As for why the second test case gives the correct answer: When constant numbers are used in an expression, the compiler will always evaluate the constant expression at compilation time. Unfortunately, gcc’s constant evaluation is not properly programmed to match hardware behavior, although it does prints out a warning saying that the constant shift amount exceeds the bit length of the source operand:
test.c:104:33: warning: left shift count >= width of type [-Wshift-count-overflow]
printf("0x%lX 0x%lX\n", 0x1UL << 64, (0x1UL << 64) - 1);
^
test.c:104:47: warning: left shift count >= width of type [-Wshift-count-overflow]
printf("0x%lX 0x%lX\n", 0x1UL << 64, (0x1UL << 64) - 1);
To confirm that gcc constant evaluation does not match hardware behavior, I wrote a test program as follows:
#include <stdio.h>
int main() {
unsigned long x = 0x1UL << 64;
printf("%lX\n", x);
return 0;
}
The resulting disassembly code after compiling this with default arguments to gcc is as follows:
0000000000400526 <main>:
400526: 55 push rbp
400527: 48 89 e5 mov rbp,rsp
40052a: 48 83 ec 10 sub rsp,0x10
40052e: 48 c7 45 f8 00 00 00 mov QWORD PTR [rbp-0x8],0x0
400535: 00
400536: 48 8b 45 f8 mov rax,QWORD PTR [rbp-0x8]
40053a: 48 89 c6 mov rsi,rax
40053d: bf e4 05 40 00 mov edi,0x4005e4
400542: b8 00 00 00 00 mov eax,0x0
400547: e8 b4 fe ff ff call 400400 <printf@plt>
40054c: b8 01 00 00 00 mov eax,0x1
400551: c9 leave
400552: c3 ret
As you can see, the value of 0x1UL << 64
has been evaluated at compilation time, which is zero. [rbp-0x8]
is just the
stack location of local variable x
. A different result would occur, if you change the above test code to the following:
#include <stdio.h>
int main() {
int y = 64;
unsigned long x = 0x1UL << y;
printf("%lX\n", x);
return 0;
}
The output of this code snippet is 1
instead of 0
, with the disassembly being:
0000000000400526 <main>:
400526: 55 push rbp
400527: 48 89 e5 mov rbp,rsp
40052a: 48 83 ec 10 sub rsp,0x10
40052e: c7 45 f4 40 00 00 00 mov DWORD PTR [rbp-0xc],0x40
400535: 8b 45 f4 mov eax,DWORD PTR [rbp-0xc]

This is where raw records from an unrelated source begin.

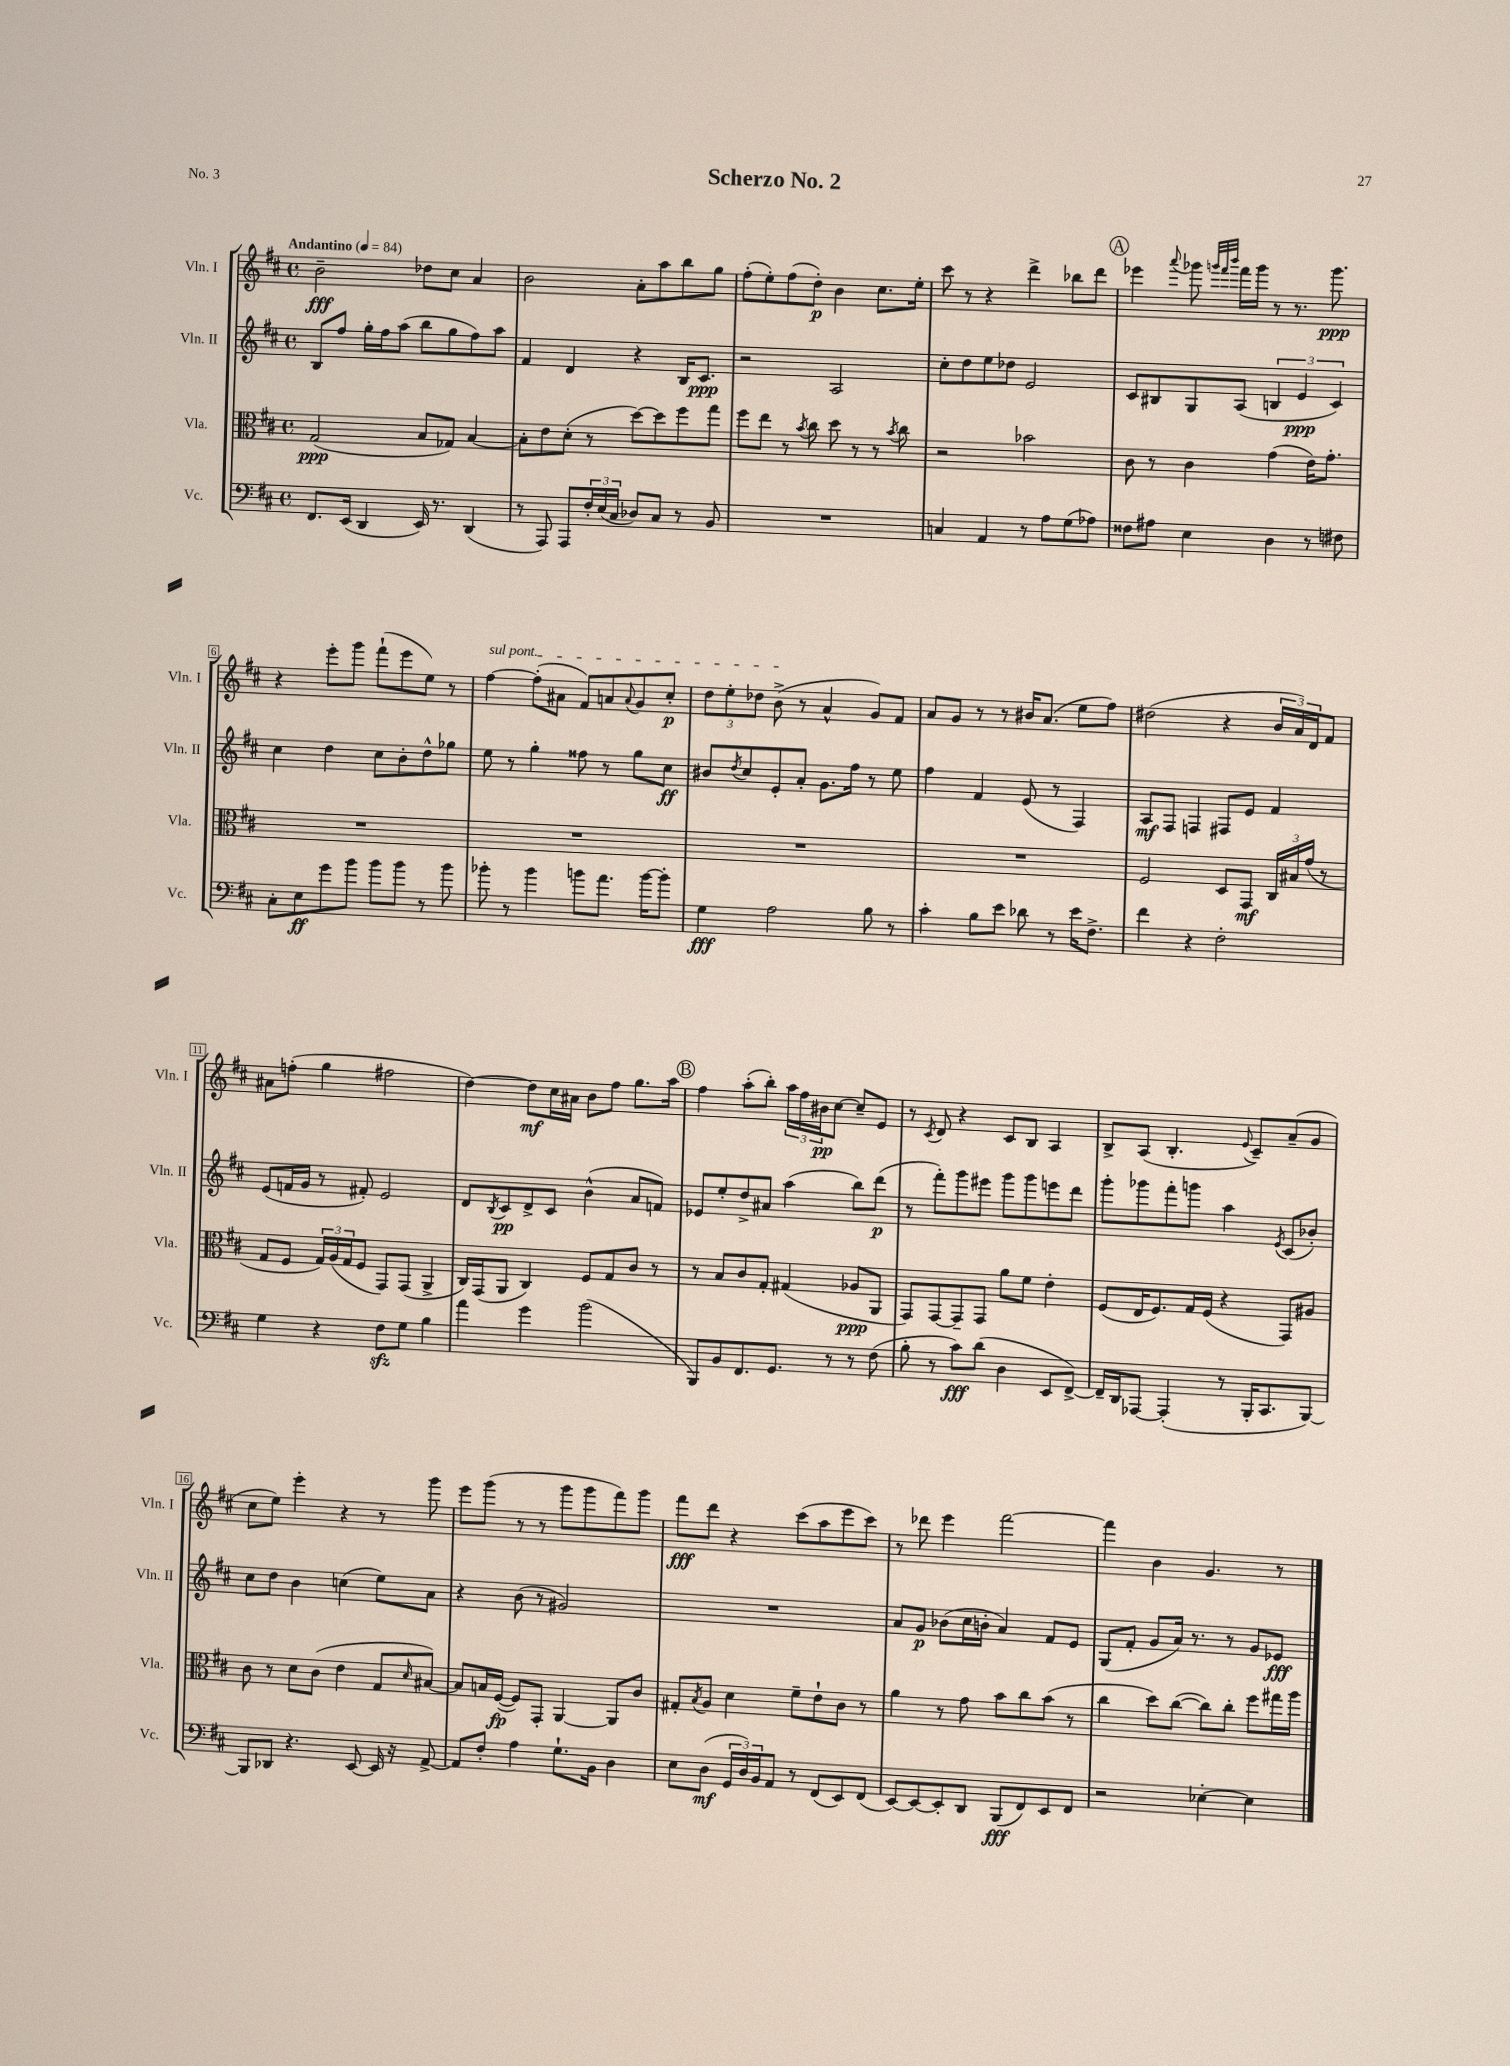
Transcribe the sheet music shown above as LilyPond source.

\header { title = "Scherzo No. 2" piece = "No. 3" }
<<
\new StaffGroup <<
\new Staff = "s0" \with { instrumentName = "Vln. I" shortInstrumentName = "Vln. I" } {
    \clef treble \key d \major \defaultTimeSignature \time 4/4 \tempo "Andantino" 4 = 84
    b'2--\fff des''8 cis''8 a'4 |
    b'2 a'8-. a''8 b''8 g''8 |
    fis''8-.( e''8-.) fis''8( d''8-.\p) b'4 cis''8. e''16-. |
    cis'''8 r8 r4 d'''4-> bes''8 d'''8 |
    \mark \markup { \circle "A" } ees'''4 \appoggiatura { a'''8 } ges'''8 \grace { g'''32 fis'''32 b'''32 } fis'''16 g'''16 r8 r8. g'''8.\ppp |
    r4 e'''8-. g'''8 fis'''8-!( e'''8 e''8) r8 |
    \once \override TextSpanner.bound-details.left.text = \markup { \italic "sul pont." } fis''4~\startTextSpan fis''8-.( ais'8 fis'8) a'8 \appoggiatura { a'8 } g'8 cis''8-.\p |
    \tuplet 3/2 { d''8 e''8-. des''8 } b'8->\stopTextSpan( r8 a'4-^ g'8) fis'8 |
    a'8 g'8 r8 r8 bis'16 a'8.( e''8 fis''8) |
    dis''2( r4 \tuplet 3/2 { b'16 a'16) d'16 } fis'8 |
    ais'8 f''8-.( g''4 fis''2 |
    d''4~) d''8\mf cis''16 ais'16 b'8 fis''8 g''8. a''16 |
    \mark \markup { \circle "B" } fis''4 a''8-.( b''8-.) \tuplet 3/2 { a''16 fis''16 bis'16\pp } cis''8~ cis''8-- e'8 |
    r8 \acciaccatura { cis'8 } d'8 r4 cis'8 b8 a4 |
    b8-> a8( b4.-. \appoggiatura { e'8 } cis'8--) a'8--( g'8 |
    cis''8 e''8) e'''4-. r4 r8 g'''8 |
    e'''8 g'''8( r8 r8 g'''8 g'''8 fis'''8) g'''8 |
    fis'''8\fff d'''8 r4 cis'''8( a''8 e'''8 cis'''8) |
    r8 des'''8 e'''4 fis'''2~ |
    fis'''4 b'4 g'4. r8 \bar "|." |
}
\new Staff = "s1" \with { instrumentName = "Vln. II" shortInstrumentName = "Vln. II" } {
    \clef treble \key d \major \defaultTimeSignature \time 4/4
    b8 fis''8 g''16-. fis''16 a''8( b''8 g''8 fis''8) a''8 |
    fis'4 d'4 r4 b16 cis'8.\ppp |
    r2 a2 |
    cis''8-. d''8 e''8 des''8 e'2 |
    \mark \markup { \circle "A" } cis'8 bis8 g8 a8( \tuplet 3/2 { b4 e'4\ppp cis'4) } |
    cis''4 d''4 cis''8 b'8-. d''8-^ ges''8 |
    e''8 r8 g''4-. fisis''8 r8 g''8 cis''8\ff |
    bis'8 \acciaccatura { d''8 } cis''8 e'8-. a'8-. g'8. fis''16 r8 e''8 |
    fis''4 fis'4 e'8( r8 fis4) |
    a8\mf fis8 f4 fis8 e'8 fis'4 |
    e'8( f'16 g'16 r8 fis'8-.) e'2 |
    d'8 \acciaccatura { b8 } cis'8\pp d'8-> cis'8 b'4-^( a'8 f'8) |
    \mark \markup { \circle "B" } ees'8 e''8-. d''8-> ais'8 a''4( b''8) d'''8\p( |
    r8 fis'''8-.) g'''8 eis'''8 g'''8 g'''8 e'''8 d'''8 |
    g'''8-. ges'''8 fis'''8-. g'''8 a''4 \acciaccatura { e'8 } cis'8( bes'8-.) |
    cis''8 d''8 b'4 c''4( e''8) a'8 |
    r4 b'8( r8 gis'2) |
    R1 |
    a'8 g'8\p bes'8( cis''16 b'16-. a'4) fis'8 e'8 |
    g8( fis'8-. g'8 a'16) r8. r8 g'8 ees'8\fff \bar "|." |
}
\new Staff = "s2" \with { instrumentName = "Vla." shortInstrumentName = "Vla." } {
    \clef alto \key d \major \defaultTimeSignature \time 4/4
    g2\ppp( b8 ges8) b4~ |
    b8-. e'8 d'8-.( r8 d''8~) d''8 fis''8 g''8 |
    fis''8 e''8 r8 \acciaccatura { b'8 } cis''8 d''8 r8 r8 \acciaccatura { b'8 } cis''8 |
    r2 bes'2 |
    \mark \markup { \circle "A" } cis'8 r8 cis'4 g'4( e'16) g'8.-. |
    R1 |
    R1 |
    R1 |
    R1 |
    fis2 d8 g,8\mf \tuplet 3/2 { cis16 bis16 g'16( } r8 |
    g8 fis8 \tuplet 3/2 { g16) a16( g16 } fis8 g,8) g,8( a,4-> |
    cis16) g,16( a,8 cis4) fis8 g8 cis'8 r8 |
    \mark \markup { \circle "B" } r8 b8 cis'8 g8-. gis4( aes8\ppp a,8 |
    g,8) g,8~ g,8-- g,8 a'8 fis'8 e'4-. |
    fis8( e16 fis8.) g16 fis16( r4 g,8) ais8 |
    cis'8 r8 d'8 cis'8( e'4 g8 \grace { d'16 } bis8~) |
    bis8 b16 fis16~\fp( fis8) g,8-. a,4~ a,8 cis'8 |
    gis8-. \acciaccatura { b8 } a8 d'4 fis'8-- e'8-! cis'8 r8 |
    a'4 r8 g'8 b'8 cis''8 b'8( r8 |
    cis''4 d''8) cis''8~( cis''8) cis''8-. fis''8 gis''16 a''16 \bar "|." |
}
\new Staff = "s3" \with { instrumentName = "Vc." shortInstrumentName = "Vc." } {
    \clef bass \key d \major \defaultTimeSignature \time 4/4
    fis,8. e,16( d,4 e,16) r8. d,4( |
    r8 a,,8) a,,8 \tuplet 3/2 { fis16-. e16( cis16 } des8) cis8 r8 b,8 |
    R1 |
    c4 a,4 r8 a8 g8( aes8) |
    \mark \markup { \circle "A" } fisis8 ais8 e4 d4 r8 fis8 |
    cis8-. e8\ff g'8 b'8 b'8 b'8 r8 b'8 |
    bes'8-. r8 bes'4 b'8 a'8. b'16~ b'8-. |
    g4\fff a2 b8 r8 |
    cis'4-. b8 e'8 des'8 r8 e'16 fis8.-> |
    fis'4 r4 fis2-. |
    g4 r4 fis8\sfz g8 b4 |
    a'4 g'4 b'2( |
    \mark \markup { \circle "B" } b,,8) b,8 fis,8. g,8. r8 r8 fis8( |
    b8-. r8 cis'8\fff) d'8( d4 e,8 fis,8~->) |
    fis,16-- d,16 aes,,8~ aes,,4-.( r8 b,,16-. cis,8. b,,8~) |
    b,,8 des,8 r4. e,8~ e,16 r16 a,8~-> |
    a,8 fis8-. a4 g8.-! b,16 d4 |
    e8 d8\mf( \tuplet 3/2 { g,16 d16) b,16 } a,8 r8 fis,8( e,8) fis,8( |
    e,8~) e,8~ e,8-. d,8 b,,8\fff( fis,8) e,8 fis,8 |
    r2 ees4~-. ees4 \bar "|." |
}
>>
>>
\layout { \context { \Score \override BarNumber.stencil = #(make-stencil-boxer 0.1 0.3 ly:text-interface::print) } }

400538: ba 01 00 00 00 mov edx,0x1
40053d: 89 c1 mov ecx,eax
40053f: 48 d3 e2 shl rdx,cl
400542: 48 89 d0 mov rax,rdx
400545: 48 89 45 f8 mov QWORD PTR [rbp-0x8],rax
400549: 48 8b 45 f8 mov rax,QWORD PTR [rbp-0x8]
40054d: 48 89 c6 mov rsi,rax
400550: bf f4 05 40 00 mov edi,0x4005f4
400555: b8 00 00 00 00 mov eax,0x0
40055a: e8 a1 fe ff ff call 400400 <printf@plt>
40055f: b8 01 00 00 00 mov eax,0x1
400564: c9 leave
400565: c3 ret
In the disassembly, DWORD PTR [rbp-0xc]
is the stack location of local variable y
, which is initialized to 64 (0x40),
while QWORD PTR [rbp-0x8]
is variable x
. Before the shl
instruction, gcc first moves the shift amount into CL
register
and the shift target into RDX
(Although EDX
is actually used, this is an optimization based on the specification that
higher 32 bits of a x86-64 register will be cleared when the lower 32 bits are loaded with a new value).
In this case, it is the hardware ALU, instead of gcc, that evaluates the expression. As expected, bit 6 and 7 of the
shift amount, which is 64, are masked off, resulting in the actual amount seen by the ALU being zero.
The eccentric behavior of gcc is not necessarily a bug. In fact, in C language specification, it is cleared stated that undefined behavior would occur, when the second operand of a shift operation is negative or when it exceeds the length of the type. The compiler is therefore given full priviledge of deciding the outcome of such an operation.